═════ EXERCISE PASSAGE
Wednesday, 29 April 2009

My Life Of TV

Samantha Who?
Rita Rocks
Kath & Kim
How I Met Your Mother
Worst Week
Arrested Development
Stacked
The Simpsons
Monk
Heroes
Eli Stone
Californication
Family Guy
Peep Show
The Graham Norton Show
Lead Balloon
Little Britain
Einstein - Documentary
Bad Boys 2 - Movie

All the stuff I watched April 25-26 weekend. Think it's about 13-14 hours worth. Not bad. My faves in the pixes.

Unwitting Facelift 2

I didn't even last a day. But that's ok. This one was more fun to make.

Thanks Sisilia for the Flickr mosaic maker link. :)

Unwitting Facelift

This is my new Twitter background. I was a little bored. I discovered that it was easier to put this together with PowerPoint than a photoediting software. Hence the nasty white lines. Do you need a intro to the images?

Top left corner is Calico, ex-resident of ex-place of work. She was exiled then banished after the ex-CD complained of asthma.

Top right corner is graffiti under my block I think. Or was it Bali Lane?
══════════
Pick up the blog page about weekend TV and a new Twitter background right after its last line, and keep writing in the same voice. The material that comes next has nothing to do with this.
═════ DATA BELOW
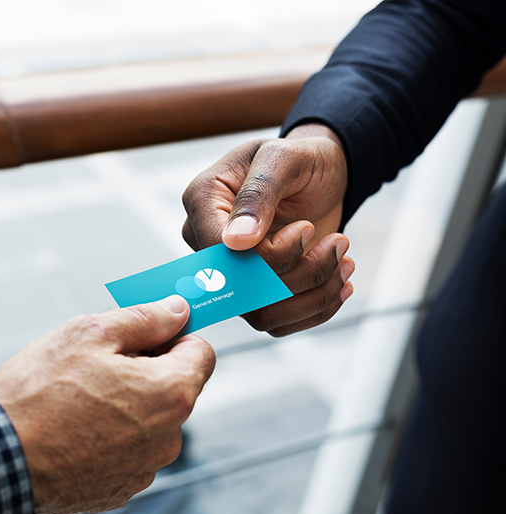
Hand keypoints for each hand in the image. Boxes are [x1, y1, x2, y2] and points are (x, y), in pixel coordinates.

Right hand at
══════════
→ RESPONSE BOX
Bottom left corner is a shot of ships docked at Sembawang Shipyard. I sometimes end up at Sembawang Beach on my long walks on Sunday, adjacent to the magnificent giants of the sea.

Bottom right is an umbrella. I forget where I took this. I suspect it was Mustajab at Tras Street.

I think I'll go back to Twitter basic backgrounds in a few weeks. Time to sleep.

Tuesday, 28 April 2009

Bookworm Evening

I was at Harris bookstore earlier to make use of a discount voucher. Expires 30 Apr so I'd better make use of it. With no intention of what to get, I simply enter the store and keep my eyes open. Sisilia, and later Nana, came along to influence my decisions.

It was a fun adventure that unfolded as such:
  • Upon entry, we were overwhelmed with books on the financial crisis, and some books on Obama.
  • A cool title was "What Would Google Do?". Interesting way to run a business I guess.
  • Tin Tin is categorised under Humour. I have only ever read one Tin Tin book. I have also only read one Hardy Boys novel - I got that for Christmas 2 years ago.
  • I nearly bought The Ways Of The Weasel by Scott Adams - more hilarious takes on corporate culture.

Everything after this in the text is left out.